This morning our alarm went off really early for some reason, and I woke up with a headache, and couldn't go back to sleep, and then it was cold in the apartment, so I turned up the heaters, added an extra blanket, and then...finally went back to sleep. With no alarm--well, it sounds like an excuse--we slept way in, so we got a very late start, and as we were standing at the bus stop in the pouring rain, realizing that we would get there in time to see one and a half children, we decided to try for an early start tomorrow, and go exploring today instead.
I got asked for directions again (what is up with that?) and then we hopped a bus to try to go to the Ashan (which is apparently their version of Walmart here.) A young mother with a passel of kids shyly struck up a conversation with us, and we had an enjoyable chat, as her english was pretty darn good. Most of the younger people have studied english in school, even though they may be reluctant to even try to talk with us. She wasn't reluctant at all, and asked us about ourselves. We told her about adopting 3 children with Down syndrome. She said she was very glad, because, "in our country, those poor children have no one who cares about them." She and another man on the bus gave us directions on how to get across the highway to the shopping center, by taking the pedestrian bridge up and over.
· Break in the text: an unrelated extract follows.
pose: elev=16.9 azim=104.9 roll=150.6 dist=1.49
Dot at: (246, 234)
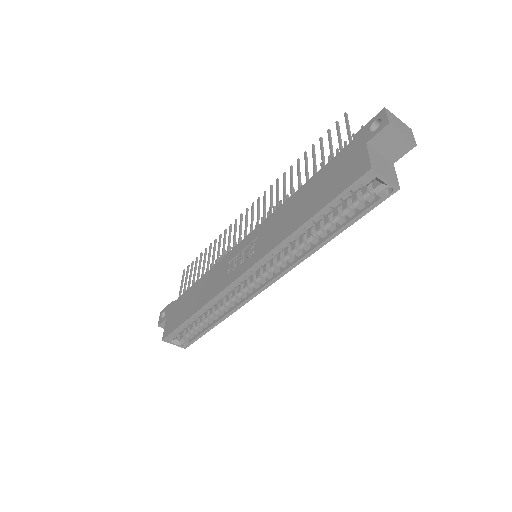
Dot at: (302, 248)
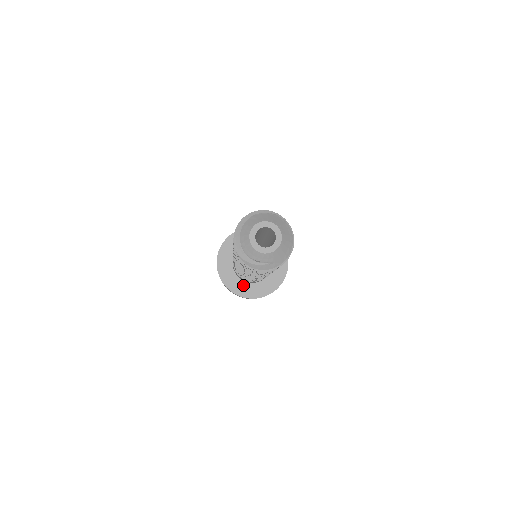
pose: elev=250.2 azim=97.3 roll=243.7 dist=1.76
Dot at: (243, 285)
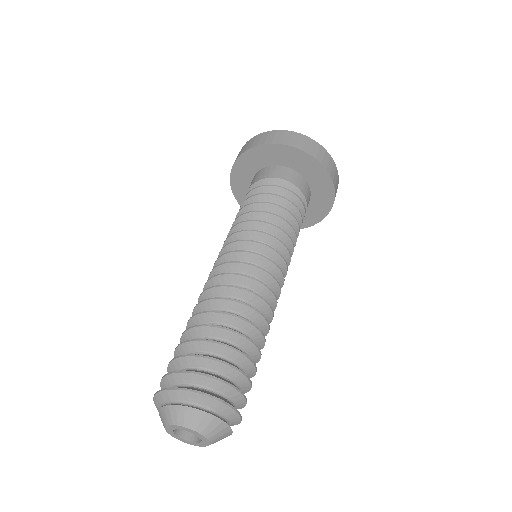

I took these pictures of the Ashan, and its neighbor across the way, the Epicenter, which is something of a Lowe's and Home Depot, with motorcycles and a restaurant thrown in. Unfortunately, there was a stern sign at the doorway prohibiting dogs, skateboards, alcohol, and cameras! Bummer! I've been wanting to take more pictures, but as everyone stares at us, it makes me more hesitant, rather than just figuring-- Oh well! They're staring at us anyway! Looking at the Ashan's giant sign, David said, "Even I can figure out that that says 'supermarket.'" I think it actually says, "gippermarket," or "geepermarket," but someone can correct me if I'm wrong.
Speaking of appliances, they had a wide selection of small kitchen appliances. Interesting, because there were lots of those smoothie makers that look like a cordless screwdriver, that you stand in the glass, and whiz up the ingredients. Those didn't really take off in America. Also, lots of stand-mixers with really flimsy plastic bowls. I wasn't too sure how well those would stand up to a batch of cookie dough. Lots of food dryers (we thought) that were labeled in english as steamers. They looked for all the world like food dehydrators, but what do we know? Some bread makers, a waffle iron or two, and lots of toasters (no surprise, considering how great their breads are.) The big surprise--meat grinders, lots and lots of them! Apparently, no kitchen is complete without its own meat grinder. Missing in action? Crockpots--here in the land of soups! Why not? I would be crock-potting that borscht, if I lived here!
Okay, here's something we did decide to buy. A teeny-tiny coffee pot. I've seen these in the european decorating books, and every picturesque kitchen has a tiny coffee pot on the stove. I really wanted the classic plain galvanized-looking metal one, from the pictures, but the insides were aluminum, so we went with the stainless steel and porcelain one. There's only so much instant coffee one can drink, and we finally broke. This is a tea-drinking nation, and they do drink some coffee, but they do it their way. Lots of instant coffee, and a few coffee houses here and there. We tried a coffee house the first week, but were pretty disappointed, and overcharged, and haven't tried one again.